Publié le 9 Jul 2019 - 14:26
HAUSSE DU PRIX DU CARBURANT

Les transporteurs temporisent…

 

Face à la hausse du gasoil et du supercarburant, les transporteurs jouent la carte de l’atténuation. Ils estiment que ce n’est pas aux usagers de payer les frais d’une décision étatique.

 

A Dakar, la hausse du prix du carburant n’a pas d’impact sur le portefeuille des usagers. Depuis le 28 juin dernier, le supercarburant est passé de 695 à 775 F Cfa et le gasoil connait une hausse de 60 F.  Pourtant, ni les bus, encore moins les minicars de la capitale sénégalaise n’ont augmenté le prix de leurs services de transport. Pour l’heure, un sit-in de contestation a été organisé samedi dernier, à la place de la Nation, selon le secrétaire général du syndicat des transporteurs Gora Khouma. La décision du syndicat dépendra de la réponse des autorités quant à leur revendication (baisse de la hausse).

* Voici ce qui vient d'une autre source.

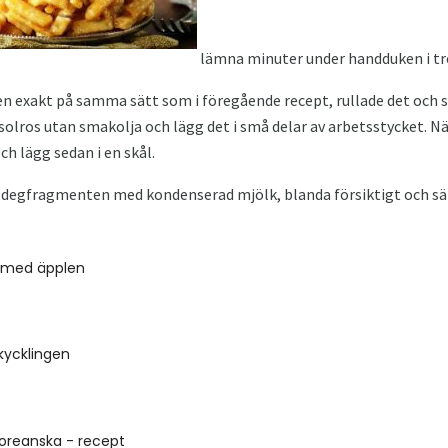
lämna minuter under handduken i tr
gen exakt på samma sätt som i föregående recept, rullade det och s
solros utan smakolja och lägg det i små delar av arbetsstycket. Nä
h lägg sedan i en skål.
e degfragmenten med kondenserad mjölk, blanda försiktigt och sät
l med äpplen
kycklingen
 koreanska - recept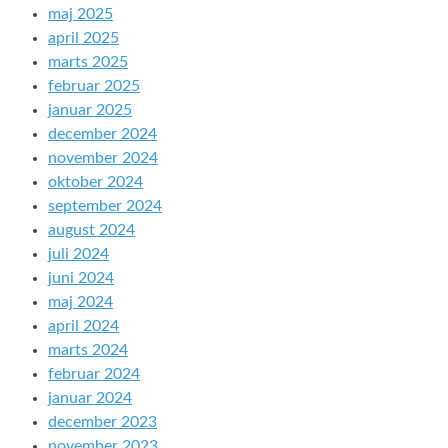
maj 2025
april 2025
marts 2025
februar 2025
januar 2025
december 2024
november 2024
oktober 2024
september 2024
august 2024
juli 2024
juni 2024
maj 2024
april 2024
marts 2024
februar 2024
januar 2024
december 2023
november 2023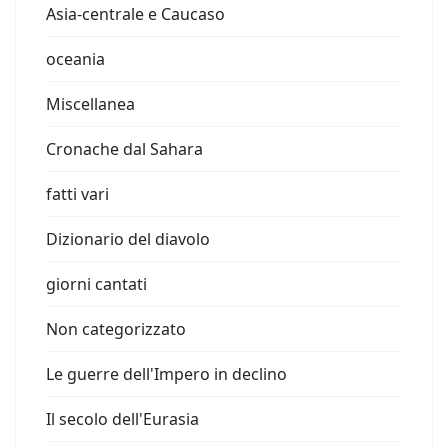
Asia-centrale e Caucaso
oceania
Miscellanea
Cronache dal Sahara
fatti vari
Dizionario del diavolo
giorni cantati
Non categorizzato
Le guerre dell'Impero in declino
Il secolo dell'Eurasia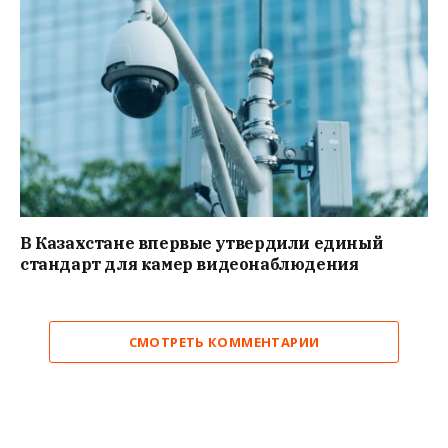
В Казахстане впервые утвердили единый
стандарт для камер видеонаблюдения
СМОТРЕТЬ КОММЕНТАРИИ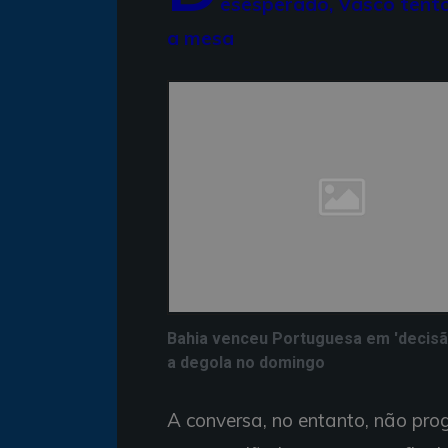
esesperado, Vasco tento
a mesa
Bahia venceu Portuguesa em 'decisã
a degola no domingo
A conversa, no entanto, não prog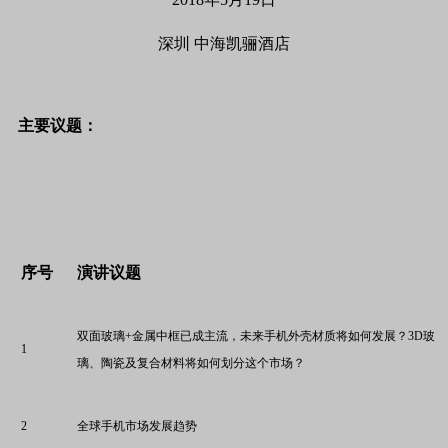
深圳 中海凯骊酒店
主要议题：
序号
演讲议题
双面玻璃+金属中框已成主流，未来手机外壳材质将如何发展？3D玻
1
璃、陶瓷及复合材料将如何划分这个市场？
2
全球手机市场发展趋势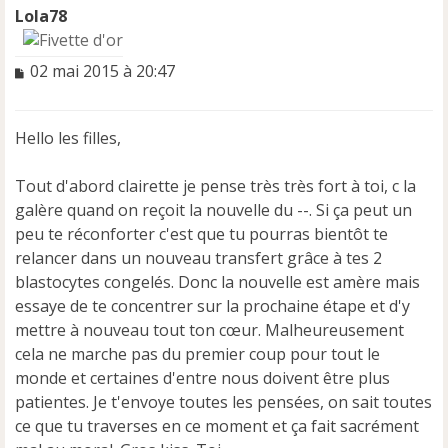
Lola78
M
02 mai 2015 à 20:47
e
s
s
Hello les filles,
a
g
e
Tout d'abord clairette je pense très très fort à toi, c la
n
galère quand on reçoit la nouvelle du --. Si ça peut un
o
peu te réconforter c'est que tu pourras bientôt te
n
relancer dans un nouveau transfert grâce à tes 2
l
u
blastocytes congelés. Donc la nouvelle est amère mais
essaye de te concentrer sur la prochaine étape et d'y
mettre à nouveau tout ton cœur. Malheureusement
cela ne marche pas du premier coup pour tout le
monde et certaines d'entre nous doivent être plus
patientes. Je t'envoye toutes les pensées, on sait toutes
ce que tu traverses en ce moment et ça fait sacrément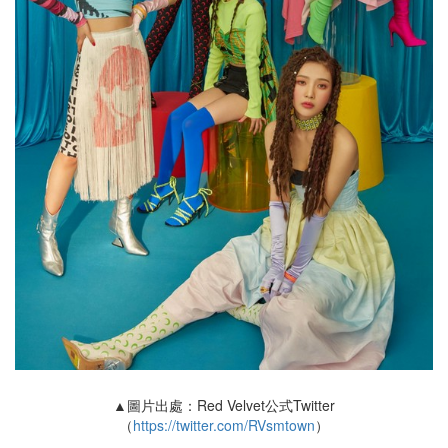
▲圖片出處：Red Velvet公式Twitter
（
https://twitter.com/RVsmtown
）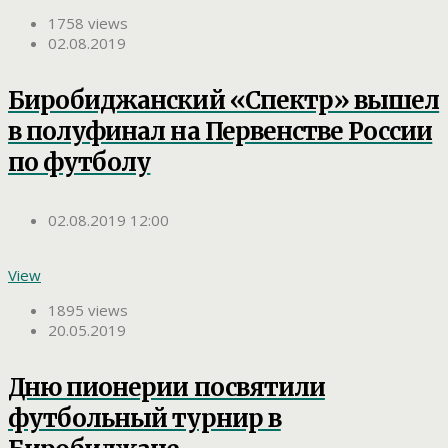
1758 views
02.08.2019
Биробиджанский «Спектр» вышел
в полуфинал на Первенстве России
по футболу
02.08.2019 12:00
View
1895 views
20.05.2019
Дню пионерии посвятили
футбольный турнир в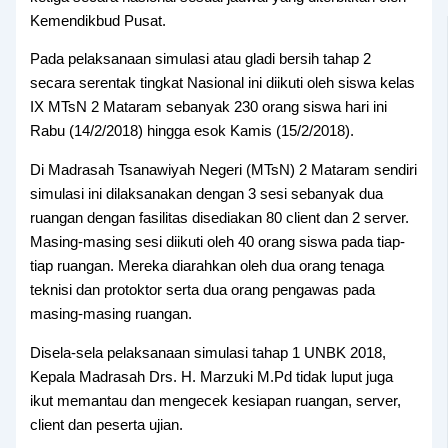
Kemendikbud Pusat.
Pada pelaksanaan simulasi atau gladi bersih tahap 2
secara serentak tingkat Nasional ini diikuti oleh siswa kelas
IX MTsN 2 Mataram sebanyak 230 orang siswa hari ini
Rabu (14/2/2018) hingga esok Kamis (15/2/2018).
Di Madrasah Tsanawiyah Negeri (MTsN) 2 Mataram sendiri
simulasi ini dilaksanakan dengan 3 sesi sebanyak dua
ruangan dengan fasilitas disediakan 80 client dan 2 server.
Masing-masing sesi diikuti oleh 40 orang siswa pada tiap-
tiap ruangan. Mereka diarahkan oleh dua orang tenaga
teknisi dan protoktor serta dua orang pengawas pada
masing-masing ruangan.
Disela-sela pelaksanaan simulasi tahap 1 UNBK 2018,
Kepala Madrasah Drs. H. Marzuki M.Pd tidak luput juga
ikut memantau dan mengecek kesiapan ruangan, server,
client dan peserta ujian.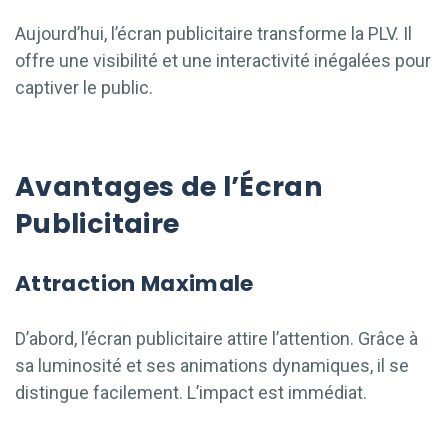
Aujourd’hui, l’écran publicitaire transforme la PLV. Il
offre une visibilité et une interactivité inégalées pour
captiver le public.
Avantages de l’Écran
Publicitaire
Attraction Maximale
D’abord, l’écran publicitaire attire l’attention. Grâce à
sa luminosité et ses animations dynamiques, il se
distingue facilement. L’impact est immédiat.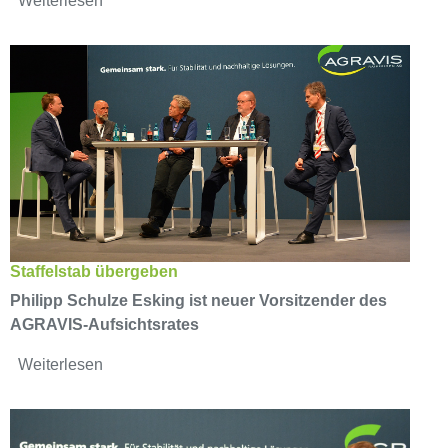
Weiterlesen
Staffelstab übergeben
Philipp Schulze Esking ist neuer Vorsitzender des
AGRAVIS-Aufsichtsrates
Weiterlesen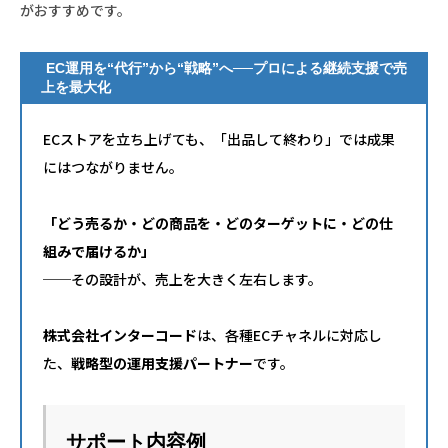
がおすすめです。
EC運用を“代行”から“戦略”へ──プロによる継続支援で売
上を最大化
ECストアを立ち上げても、「出品して終わり」では成果
にはつながりません。
「どう売るか・どの商品を・どのターゲットに・どの仕
組みで届けるか」
──その設計が、売上を大きく左右します。
株式会社インターコード
は、各種ECチャネルに対応し
た、
戦略型の運用支援パートナー
です。
サポート内容例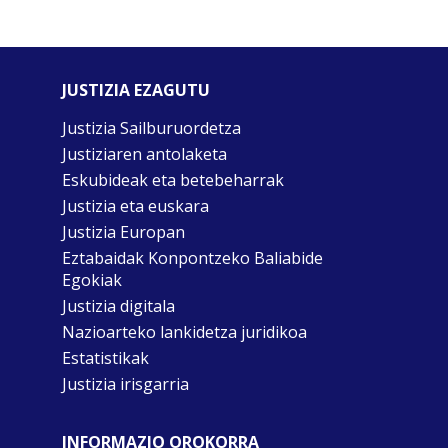
JUSTIZIA EZAGUTU
Justizia Sailburuordetza
Justiziaren antolaketa
Eskubideak eta betebeharrak
Justizia eta euskara
Justizia Europan
Eztabaidak Konpontzeko Baliabide
Egokiak
Justizia digitala
Nazioarteko lankidetza juridikoa
Estatistikak
Justizia irisgarria
INFORMAZIO OROKORRA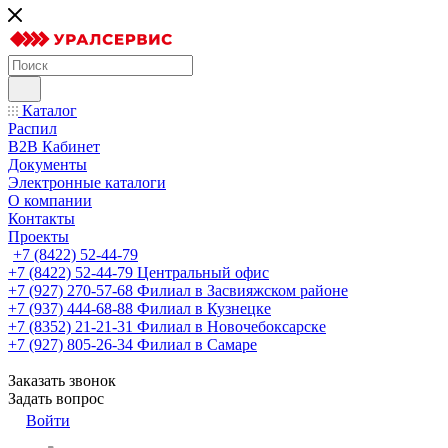
Каталог
Распил
B2B Кабинет
Документы
Электронные каталоги
О компании
Контакты
Проекты
+7 (8422) 52-44-79
+7 (8422) 52-44-79
Центральный офис
+7 (927) 270-57-68
Филиал в Засвияжском районе
+7 (937) 444-68-88
Филиал в Кузнецке
+7 (8352) 21-21-31
Филиал в Новочебоксарске
+7 (927) 805-26-34
Филиал в Самаре
Заказать звонок
Задать вопрос
Войти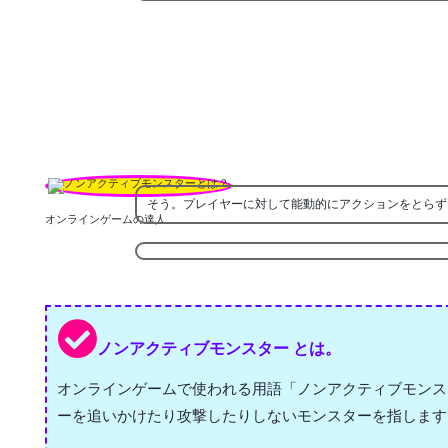
そう。プレイヤーに対して能動的にアクションをとらず
オンラインゲームの達人
ノンアクティブモンスター とは。
オンラインゲームで使われる用語「ノンアクティブモンス
ーを追いかけたり攻撃したりしないモンスターを指します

Ainsi, les transporteurs gèrent ce changement à leur manière. ‘’Par jour, je remplis mon réservoir à hauteur de 35 000 F Cfa. Maintenant, je paie 40 000, voire près de 45 000 F Cfa. Cette hausse, c’est nous qui la ressentons, pas les usagers’’, lance, dépité, Abdourahmane Ba, chauffeur de taxi debout sous le pont de Mermoz. Le visage renfrogné, il affirme que son revenu journalier (entre 10 000 et 15 000 F Cfa) chute puisqu’il y puise le complément nécessaire pour payer le gasoil dont le prix est en hausse.

Sous une chaleur de plomb, il profite d’une petite pause-café pour vider son sac. ’’Nous (taximen) n’avons pas de tarifs fixes, ce qui fait qu’officiellement on ne peut pas augmenter le prix du transport. Aussi, dans ce pays, les clients sont très forts en ‘waxalé’ (négociations sur le prix) et nous, très souvent, nous ne pouvons qu’être indulgents, surtout quand il s’agit de personnes âgées’’.

De son point de vue, le paysage économique sénégalais est assez morose pour que l’on pense à une augmentation du prix des liaisons. De plus, les usagers se plaignent des prix facturés, sans comprendre que c’est la somme d’un certain nombre de paramètres. Au tableau de ces contraintes, s’ajoutent les nombreux embouteillages de Dakar et la corruption dans les rangs des agents de police. Autant de blocages qui font dire à Abdou que l’unique solution est de travailler encore plus dur.

Gora Khouma :  ‘’Nous n’avons aucun intérêt à augmenter le prix du transport’’

Depuis février 2016, le prix à la pompe de ces hydrocarbures n’avait pas connu de hausse. Selon l’Etat, celle-ci s’explique par le renchérissement des cours qui pèse sur la facture pétrolière et sur la collectivité. ‘’Cette revalorisation des prix des produits pétroliers permettra de maintenir la viabilité des activités du secteur et de garantir un approvisionnement correct et durable du pays’’.

Du côté des ‘’cars rapides’’ et des ‘’Ndiaga Ndiaye’’, la logique ne change pas. Même s’il passe de 8 000 à 10 000 F Cfa par jour en ravitaillement de gasoil, Mor Ciss, la quarantaine révolue, n’envisage aucune augmentation. Occupé à changer le pneu de son véhicule, il estime que ‘’c’est à l’Etat d’alléger cette augmentation sur le prix du litre du gasoil, en prenant en charge une partie de la hausse. Il l’avait fait, il y a quelques années, pourquoi pas cette fois ?’’.

A l’en croire, la relation client-transporteur (faite de compassion) empêche, vu la situation économique, une nouvelle hausse des prix du transport. Face à la question, Gora Khouma tranche : ‘’Je tiens à tranquilliser les populations. Le problème doit être résolu avec l’Etat du Sénégal, pas avec elles. Au contraire, nous cherchons à les mettre à l’abri. Les gens n’ont rien, ceux qui ont les moyens achètent leurs propres véhicules. Mais aujourd’hui, à peine les Sénégalais ont de quoi vivre. Nous n’avons aucun intérêt à augmenter les prix du transport.’’

Un message clair certes, mais le syndicat prévoit une grève de 4 jours, si le gouvernement ne donne pas de réponse positive à sa demande, à savoir la baisse de cette hausse de prix. Pour le secrétaire général, l’enjeu est de stabiliser les coûts de ces produits. ‘’Si cela continue, cela veut dire que le supercarburant peut, du jour au lendemain, atteindre 1 000 F le litre’’, constate-t-il.